Venous stasis ulcers are red and have irregular borders, according to Cleveland Clinic. Infected ulcers may secrete yellow or green fluid. Sometimes yellow skin tissue covers the ulcer, or the ulcer feels warm. Discolored, swollen or shiny skin around a venous stasis ulcer is common. Typically found between the knee and ankle, this type of ulcer accounts for 80 to 90 percent of all leg ulcers.
The other two types of ulcers found on the legs are neurotrophic and arterial skin ulcers, explains Cleveland Clinic. Neurotrophic skin ulcers are brown and black or pink and red with calluses surrounding the actual ulcer. Arterial skin ulcers are black, brown, gray or yellow, and are sometimes accompanied by discoloration and swelling on the surrounding skin. Both types of ulcers cause a depression in the healthy skin around them and are more-common on the feet.
Poor blood circulation creates venous stasis ulcers, notes WebMD. Before a venous stasis ulcer forms completely, the skin is dark red or purple and may itch.
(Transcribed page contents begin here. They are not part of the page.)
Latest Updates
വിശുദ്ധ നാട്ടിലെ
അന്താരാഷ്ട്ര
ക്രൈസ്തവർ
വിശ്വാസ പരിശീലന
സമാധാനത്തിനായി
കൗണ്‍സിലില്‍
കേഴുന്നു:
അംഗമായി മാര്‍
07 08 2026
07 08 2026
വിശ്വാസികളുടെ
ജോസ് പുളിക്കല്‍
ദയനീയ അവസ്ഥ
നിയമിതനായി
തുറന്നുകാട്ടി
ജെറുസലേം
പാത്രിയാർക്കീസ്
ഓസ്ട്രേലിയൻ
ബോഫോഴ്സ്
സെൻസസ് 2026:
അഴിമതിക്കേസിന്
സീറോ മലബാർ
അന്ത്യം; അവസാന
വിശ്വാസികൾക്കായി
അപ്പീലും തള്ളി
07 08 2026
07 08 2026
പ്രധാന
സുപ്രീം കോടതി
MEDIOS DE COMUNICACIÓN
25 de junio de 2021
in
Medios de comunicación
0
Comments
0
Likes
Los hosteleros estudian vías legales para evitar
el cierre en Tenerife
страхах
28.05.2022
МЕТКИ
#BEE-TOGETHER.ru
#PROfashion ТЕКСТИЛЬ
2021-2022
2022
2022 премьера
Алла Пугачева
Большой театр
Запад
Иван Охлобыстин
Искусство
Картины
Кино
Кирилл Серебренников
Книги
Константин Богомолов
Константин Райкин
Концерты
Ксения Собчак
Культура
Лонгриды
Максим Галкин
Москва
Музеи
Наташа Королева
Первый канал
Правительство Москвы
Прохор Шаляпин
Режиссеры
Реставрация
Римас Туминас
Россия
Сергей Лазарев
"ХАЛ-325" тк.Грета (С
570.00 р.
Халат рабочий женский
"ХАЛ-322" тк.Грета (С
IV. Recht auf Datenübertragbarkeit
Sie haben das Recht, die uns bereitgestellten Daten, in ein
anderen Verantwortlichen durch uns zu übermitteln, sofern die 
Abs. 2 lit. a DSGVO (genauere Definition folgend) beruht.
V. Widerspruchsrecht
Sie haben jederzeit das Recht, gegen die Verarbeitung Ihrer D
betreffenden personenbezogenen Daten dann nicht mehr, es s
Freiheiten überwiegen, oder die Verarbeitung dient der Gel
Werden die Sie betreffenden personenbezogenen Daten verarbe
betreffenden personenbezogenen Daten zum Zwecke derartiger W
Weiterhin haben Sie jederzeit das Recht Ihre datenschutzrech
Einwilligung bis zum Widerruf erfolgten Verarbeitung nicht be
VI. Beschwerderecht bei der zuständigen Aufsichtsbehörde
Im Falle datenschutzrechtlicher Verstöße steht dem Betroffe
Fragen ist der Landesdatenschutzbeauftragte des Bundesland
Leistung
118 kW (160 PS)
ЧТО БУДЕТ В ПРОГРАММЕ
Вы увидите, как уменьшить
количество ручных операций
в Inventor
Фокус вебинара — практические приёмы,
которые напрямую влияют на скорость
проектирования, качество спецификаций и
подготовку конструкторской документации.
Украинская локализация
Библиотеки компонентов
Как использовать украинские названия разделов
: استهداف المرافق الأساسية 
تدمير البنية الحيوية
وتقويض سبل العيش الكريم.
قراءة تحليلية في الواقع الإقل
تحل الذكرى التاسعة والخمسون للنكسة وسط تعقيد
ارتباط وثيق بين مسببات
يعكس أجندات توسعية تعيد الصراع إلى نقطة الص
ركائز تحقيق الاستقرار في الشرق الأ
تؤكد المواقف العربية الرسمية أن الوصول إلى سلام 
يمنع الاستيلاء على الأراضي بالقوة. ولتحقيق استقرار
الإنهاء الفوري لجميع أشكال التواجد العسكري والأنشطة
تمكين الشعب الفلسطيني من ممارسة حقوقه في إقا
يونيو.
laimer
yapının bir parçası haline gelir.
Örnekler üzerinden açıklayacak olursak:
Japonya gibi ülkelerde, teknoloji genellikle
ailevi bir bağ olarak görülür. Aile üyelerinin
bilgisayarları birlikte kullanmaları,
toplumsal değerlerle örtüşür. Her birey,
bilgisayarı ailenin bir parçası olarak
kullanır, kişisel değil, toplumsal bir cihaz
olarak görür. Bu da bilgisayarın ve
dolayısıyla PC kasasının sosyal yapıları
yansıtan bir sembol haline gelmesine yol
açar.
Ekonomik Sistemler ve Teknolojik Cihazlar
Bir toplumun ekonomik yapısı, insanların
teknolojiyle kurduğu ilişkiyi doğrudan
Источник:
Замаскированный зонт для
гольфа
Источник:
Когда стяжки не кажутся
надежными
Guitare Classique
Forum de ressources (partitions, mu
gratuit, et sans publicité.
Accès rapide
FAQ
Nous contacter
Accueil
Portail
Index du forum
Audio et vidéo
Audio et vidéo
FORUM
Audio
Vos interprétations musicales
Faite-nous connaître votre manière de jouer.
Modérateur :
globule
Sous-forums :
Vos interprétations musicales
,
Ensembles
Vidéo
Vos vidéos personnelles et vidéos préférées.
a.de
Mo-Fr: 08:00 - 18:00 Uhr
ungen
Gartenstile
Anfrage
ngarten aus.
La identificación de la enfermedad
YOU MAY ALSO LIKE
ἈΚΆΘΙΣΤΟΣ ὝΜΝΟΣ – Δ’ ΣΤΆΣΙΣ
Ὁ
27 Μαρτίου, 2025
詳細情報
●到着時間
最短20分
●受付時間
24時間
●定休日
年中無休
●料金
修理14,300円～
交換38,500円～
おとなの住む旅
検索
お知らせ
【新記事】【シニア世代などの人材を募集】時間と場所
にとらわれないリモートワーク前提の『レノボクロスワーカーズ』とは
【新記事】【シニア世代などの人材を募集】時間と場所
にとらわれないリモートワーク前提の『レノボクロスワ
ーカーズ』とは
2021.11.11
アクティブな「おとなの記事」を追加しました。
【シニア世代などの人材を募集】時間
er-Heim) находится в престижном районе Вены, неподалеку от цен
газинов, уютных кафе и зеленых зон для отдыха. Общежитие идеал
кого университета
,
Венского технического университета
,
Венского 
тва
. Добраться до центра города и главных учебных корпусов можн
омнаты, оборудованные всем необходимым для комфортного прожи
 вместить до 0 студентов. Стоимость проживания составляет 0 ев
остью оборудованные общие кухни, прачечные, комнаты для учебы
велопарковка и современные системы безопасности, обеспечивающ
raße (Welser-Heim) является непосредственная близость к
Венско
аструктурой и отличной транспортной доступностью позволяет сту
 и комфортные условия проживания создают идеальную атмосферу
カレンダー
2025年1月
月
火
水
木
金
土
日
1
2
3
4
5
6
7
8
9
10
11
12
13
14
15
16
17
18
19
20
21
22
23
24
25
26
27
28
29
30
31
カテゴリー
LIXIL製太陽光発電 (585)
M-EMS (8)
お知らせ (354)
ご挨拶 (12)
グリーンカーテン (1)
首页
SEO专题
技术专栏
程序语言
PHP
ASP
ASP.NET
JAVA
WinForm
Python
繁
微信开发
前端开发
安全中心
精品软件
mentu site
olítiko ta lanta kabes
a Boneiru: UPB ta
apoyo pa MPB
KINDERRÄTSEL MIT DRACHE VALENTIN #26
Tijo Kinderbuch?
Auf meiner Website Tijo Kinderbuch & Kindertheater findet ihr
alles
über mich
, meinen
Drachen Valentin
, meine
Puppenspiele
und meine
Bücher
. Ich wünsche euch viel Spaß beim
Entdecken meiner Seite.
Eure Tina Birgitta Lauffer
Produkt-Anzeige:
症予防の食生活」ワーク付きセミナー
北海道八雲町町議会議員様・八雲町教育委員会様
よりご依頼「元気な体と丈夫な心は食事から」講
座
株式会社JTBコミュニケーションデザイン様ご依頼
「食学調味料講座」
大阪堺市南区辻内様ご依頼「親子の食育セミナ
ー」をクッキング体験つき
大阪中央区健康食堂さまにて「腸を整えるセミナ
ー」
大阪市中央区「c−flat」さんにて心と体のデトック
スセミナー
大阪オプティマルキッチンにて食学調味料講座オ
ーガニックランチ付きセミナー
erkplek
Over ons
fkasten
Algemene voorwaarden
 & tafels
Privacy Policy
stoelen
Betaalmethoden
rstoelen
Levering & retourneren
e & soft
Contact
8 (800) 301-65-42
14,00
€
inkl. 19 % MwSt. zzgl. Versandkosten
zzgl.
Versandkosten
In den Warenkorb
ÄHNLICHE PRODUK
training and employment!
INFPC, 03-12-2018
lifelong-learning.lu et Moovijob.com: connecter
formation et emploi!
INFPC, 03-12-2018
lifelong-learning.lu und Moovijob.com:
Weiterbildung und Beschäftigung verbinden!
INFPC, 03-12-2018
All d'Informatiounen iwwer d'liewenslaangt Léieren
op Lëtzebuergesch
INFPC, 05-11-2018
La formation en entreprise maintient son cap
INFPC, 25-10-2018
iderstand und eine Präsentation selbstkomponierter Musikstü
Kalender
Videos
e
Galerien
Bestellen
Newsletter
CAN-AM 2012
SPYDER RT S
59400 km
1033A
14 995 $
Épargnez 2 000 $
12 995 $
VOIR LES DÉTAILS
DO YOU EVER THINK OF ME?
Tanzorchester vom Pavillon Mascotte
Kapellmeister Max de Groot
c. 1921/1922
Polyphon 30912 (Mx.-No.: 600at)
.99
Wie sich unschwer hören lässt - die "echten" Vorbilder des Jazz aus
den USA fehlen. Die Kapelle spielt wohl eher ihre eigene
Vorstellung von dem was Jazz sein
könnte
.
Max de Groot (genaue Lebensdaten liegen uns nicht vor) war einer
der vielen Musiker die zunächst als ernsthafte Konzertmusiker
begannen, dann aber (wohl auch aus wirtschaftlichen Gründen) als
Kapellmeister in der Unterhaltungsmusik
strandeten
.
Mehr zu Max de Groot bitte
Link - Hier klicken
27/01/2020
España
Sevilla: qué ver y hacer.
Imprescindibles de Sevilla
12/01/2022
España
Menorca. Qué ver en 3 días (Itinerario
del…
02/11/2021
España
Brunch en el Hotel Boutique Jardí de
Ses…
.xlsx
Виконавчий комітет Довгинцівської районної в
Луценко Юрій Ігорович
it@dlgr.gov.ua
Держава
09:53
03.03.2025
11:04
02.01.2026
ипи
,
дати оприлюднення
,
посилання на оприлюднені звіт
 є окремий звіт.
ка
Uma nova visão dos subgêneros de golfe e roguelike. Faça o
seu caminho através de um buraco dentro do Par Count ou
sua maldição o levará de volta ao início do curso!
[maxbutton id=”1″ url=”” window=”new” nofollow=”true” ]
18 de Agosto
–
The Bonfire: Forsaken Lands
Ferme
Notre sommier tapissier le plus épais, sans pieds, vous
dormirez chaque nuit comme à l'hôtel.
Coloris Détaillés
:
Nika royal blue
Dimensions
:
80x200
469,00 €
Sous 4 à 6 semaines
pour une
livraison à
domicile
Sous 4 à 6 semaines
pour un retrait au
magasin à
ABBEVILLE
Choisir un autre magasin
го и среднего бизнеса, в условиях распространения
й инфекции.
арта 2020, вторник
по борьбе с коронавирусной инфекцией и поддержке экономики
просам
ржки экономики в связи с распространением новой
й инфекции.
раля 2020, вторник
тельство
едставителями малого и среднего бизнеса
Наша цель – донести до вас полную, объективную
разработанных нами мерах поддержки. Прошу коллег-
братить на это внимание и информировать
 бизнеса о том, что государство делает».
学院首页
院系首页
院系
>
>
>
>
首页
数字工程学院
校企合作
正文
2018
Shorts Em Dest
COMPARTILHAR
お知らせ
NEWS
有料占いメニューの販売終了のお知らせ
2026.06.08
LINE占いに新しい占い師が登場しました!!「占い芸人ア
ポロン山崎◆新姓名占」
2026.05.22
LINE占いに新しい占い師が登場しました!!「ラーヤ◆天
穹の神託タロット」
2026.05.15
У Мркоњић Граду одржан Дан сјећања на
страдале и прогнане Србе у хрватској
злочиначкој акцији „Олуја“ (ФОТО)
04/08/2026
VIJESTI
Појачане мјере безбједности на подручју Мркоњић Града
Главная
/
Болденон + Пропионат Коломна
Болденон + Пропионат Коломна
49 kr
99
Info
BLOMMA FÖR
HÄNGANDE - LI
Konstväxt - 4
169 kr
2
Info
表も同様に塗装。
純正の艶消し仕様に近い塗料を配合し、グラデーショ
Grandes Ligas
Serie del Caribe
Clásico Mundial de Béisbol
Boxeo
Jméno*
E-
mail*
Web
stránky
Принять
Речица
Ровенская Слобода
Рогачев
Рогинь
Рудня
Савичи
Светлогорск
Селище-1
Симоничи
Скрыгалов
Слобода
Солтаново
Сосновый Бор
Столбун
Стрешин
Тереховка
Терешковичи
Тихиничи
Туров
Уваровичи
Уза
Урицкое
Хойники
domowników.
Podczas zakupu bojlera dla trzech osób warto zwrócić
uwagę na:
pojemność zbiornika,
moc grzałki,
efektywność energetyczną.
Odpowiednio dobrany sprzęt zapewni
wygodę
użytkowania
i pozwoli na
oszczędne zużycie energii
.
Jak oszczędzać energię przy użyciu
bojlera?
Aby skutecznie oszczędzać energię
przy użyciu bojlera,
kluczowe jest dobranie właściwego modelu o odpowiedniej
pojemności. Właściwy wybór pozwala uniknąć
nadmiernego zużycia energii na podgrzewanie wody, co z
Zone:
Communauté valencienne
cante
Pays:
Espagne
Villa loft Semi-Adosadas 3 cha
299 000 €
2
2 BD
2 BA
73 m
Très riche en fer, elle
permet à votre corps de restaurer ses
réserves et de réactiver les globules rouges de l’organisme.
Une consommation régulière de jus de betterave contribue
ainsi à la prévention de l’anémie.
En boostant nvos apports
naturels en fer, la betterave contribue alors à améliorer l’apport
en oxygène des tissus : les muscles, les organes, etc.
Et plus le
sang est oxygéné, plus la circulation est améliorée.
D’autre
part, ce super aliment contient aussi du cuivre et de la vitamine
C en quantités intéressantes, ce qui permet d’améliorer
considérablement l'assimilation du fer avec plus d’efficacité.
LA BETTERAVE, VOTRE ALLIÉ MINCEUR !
This discoloration is due to blood pooling within the vein and draining into the surrounding tissue. Patients who recognize these warning ulcer signs should seek medical attention possibly to prevent the ulcer from forming.
If the ulcer does form and becomes infected, the area may smell, according to WebMD. Treatment involves increasing blood circulation, removing dead tissue around the ulcer and prescribed antibiotics when necessary.